### [Aim of the task]
Filter the entries beneath this task, copying only the lines that hold the word "diverses".

### [Data records]
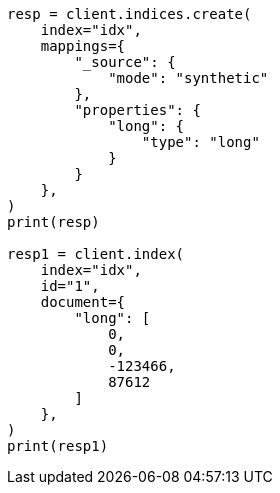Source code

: // This file is autogenerated, DO NOT EDIT
// mapping/types/numeric.asciidoc:259

[source, python]
----
resp = client.indices.create(
    index="idx",
    mappings={
        "_source": {
            "mode": "synthetic"
        },
        "properties": {
            "long": {
                "type": "long"
            }
        }
    },
)
print(resp)

resp1 = client.index(
    index="idx",
    id="1",
    document={
        "long": [
            0,
            0,
            -123466,
            87612
        ]
    },
)
print(resp1)
----
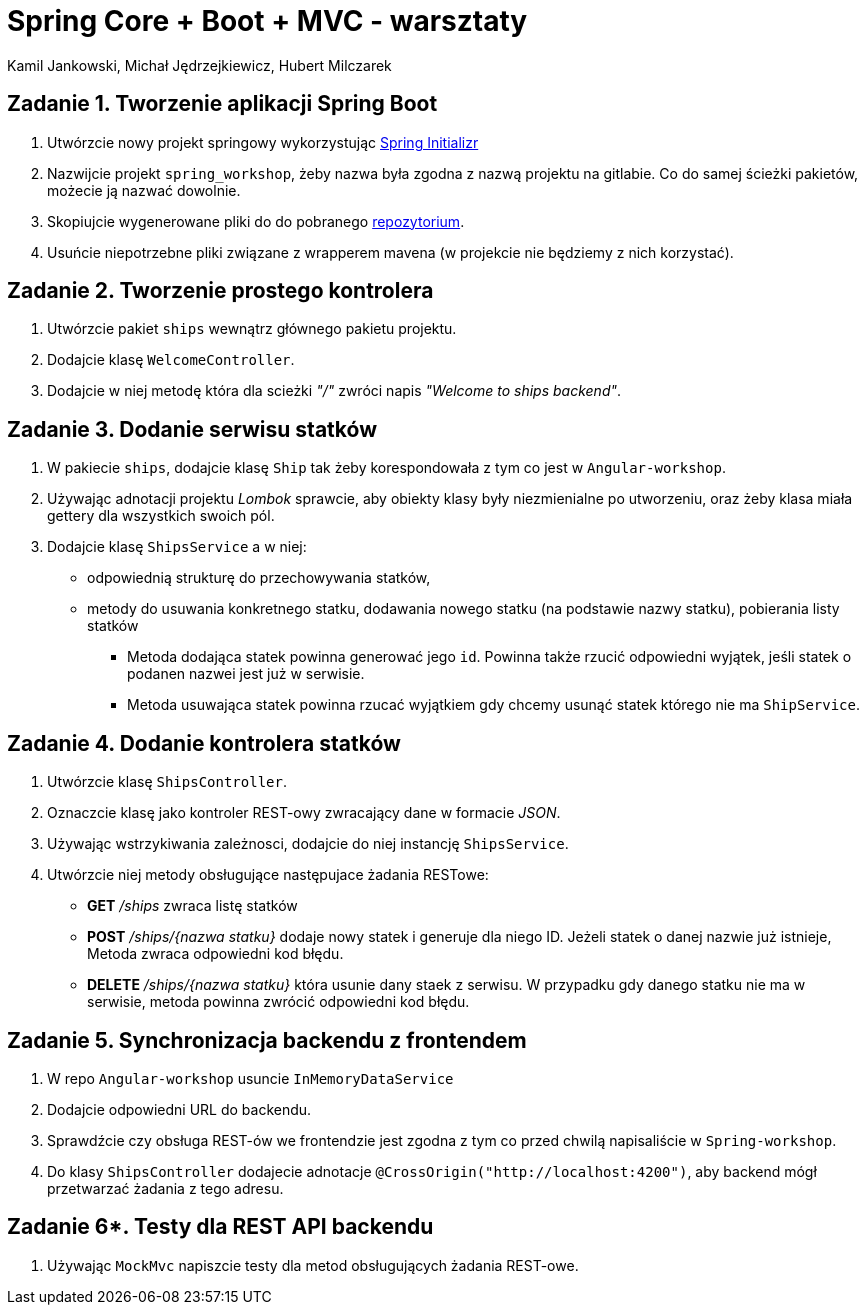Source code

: = Spring Core + Boot + MVC - warsztaty
:authors: Kamil Jankowski, Michał Jędrzejkiewicz, Hubert Milczarek

== Zadanie 1. Tworzenie aplikacji Spring Boot
. Utwórzcie nowy projekt springowy wykorzystując https://start.spring.io[Spring Initializr]
. Nazwijcie projekt `spring_workshop`, żeby nazwa była zgodna z nazwą projektu na gitlabie.
Co do samej ścieżki pakietów, możecie ją nazwać dowolnie.
. Skopiujcie wygenerowane pliki do do pobranego https://gitlab.com/choooobert/Spring-workshop[repozytorium].
. Usuńcie niepotrzebne pliki związane z wrapperem mavena (w projekcie nie będziemy z nich korzystać).

== Zadanie 2. Tworzenie prostego kontrolera
. Utwórzcie pakiet `ships` wewnątrz głównego pakietu projektu.
. Dodajcie klasę `WelcomeController`.
. Dodajcie w niej metodę która dla scieżki __"/"__ zwróci napis __"Welcome to ships backend"__.

== Zadanie 3. Dodanie serwisu statków
. W pakiecie `ships`, dodajcie klasę `Ship` tak żeby korespondowała z tym co jest w `Angular-workshop`.
. Używając adnotacji projektu __Lombok__ sprawcie, aby obiekty klasy były niezmienialne po utworzeniu,
oraz żeby klasa miała gettery dla wszystkich swoich pól.
. Dodajcie klasę `ShipsService` a w niej:
  * odpowiednią strukturę do przechowywania statków,
  * metody do usuwania konkretnego statku, dodawania nowego statku (na podstawie nazwy statku), pobierania listy statków
    ** Metoda dodająca statek powinna generować jego `id`.
       Powinna także rzucić odpowiedni wyjątek, jeśli statek o podanen nazwei jest już w serwisie.
    ** Metoda usuwająca statek powinna rzucać wyjątkiem gdy chcemy usunąć statek którego nie ma `ShipService`.

== Zadanie 4. Dodanie kontrolera statków
. Utwórzcie klasę `ShipsController`.
. Oznaczcie klasę jako kontroler REST-owy zwracający dane w formacie __JSON__.
. Używając wstrzykiwania zależnosci, dodajcie do niej instancję `ShipsService`.
. Utwórzcie niej metody obsługujące następujace żadania RESTowe:
  * **GET** __/ships__ zwraca listę statków
  * **POST** __/ships/{nazwa statku}__ dodaje nowy statek i generuje dla niego ID.
Jeżeli statek o danej nazwie już istnieje, Metoda zwraca odpowiedni kod błędu.
  * **DELETE** __/ships/{nazwa statku}__  która usunie dany staek z serwisu.
W przypadku gdy danego statku nie ma w serwisie, metoda powinna zwrócić odpowiedni kod błędu.

== Zadanie 5. Synchronizacja backendu z frontendem
. W repo `Angular-workshop` usuncie `InMemoryDataService`
. Dodajcie odpowiedni URL do backendu.
. Sprawdźcie czy obsługa REST-ów we frontendzie jest zgodna z tym co przed chwilą napisaliście w `Spring-workshop`.
. Do klasy `ShipsController` dodajecie adnotacje `@CrossOrigin("http://localhost:4200")`, aby backend mógł przetwarzać żadania z tego adresu.

== Zadanie 6*. Testy dla REST API backendu
. Używając `MockMvc` napiszcie testy dla metod obsługujących żadania REST-owe.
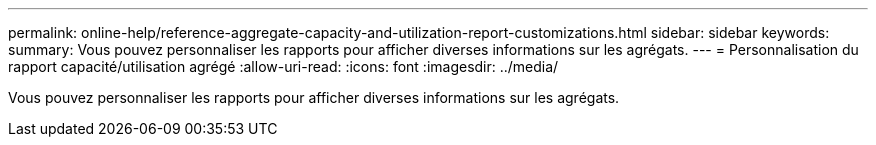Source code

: ---
permalink: online-help/reference-aggregate-capacity-and-utilization-report-customizations.html 
sidebar: sidebar 
keywords:  
summary: Vous pouvez personnaliser les rapports pour afficher diverses informations sur les agrégats. 
---
= Personnalisation du rapport capacité/utilisation agrégé
:allow-uri-read: 
:icons: font
:imagesdir: ../media/


[role="lead"]
Vous pouvez personnaliser les rapports pour afficher diverses informations sur les agrégats.
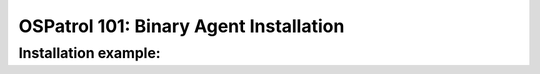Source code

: .. _ospatrol_101_binary_install:


OSPatrol 101: Binary Agent Installation
------------------------------------


Installation example:
^^^^^^^^^^^^^^^^^^^^^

### [Result]
summary: Vous pouvez personnaliser les rapports pour afficher diverses informations sur les agrégats. 
Vous pouvez personnaliser les rapports pour afficher diverses informations sur les agrégats.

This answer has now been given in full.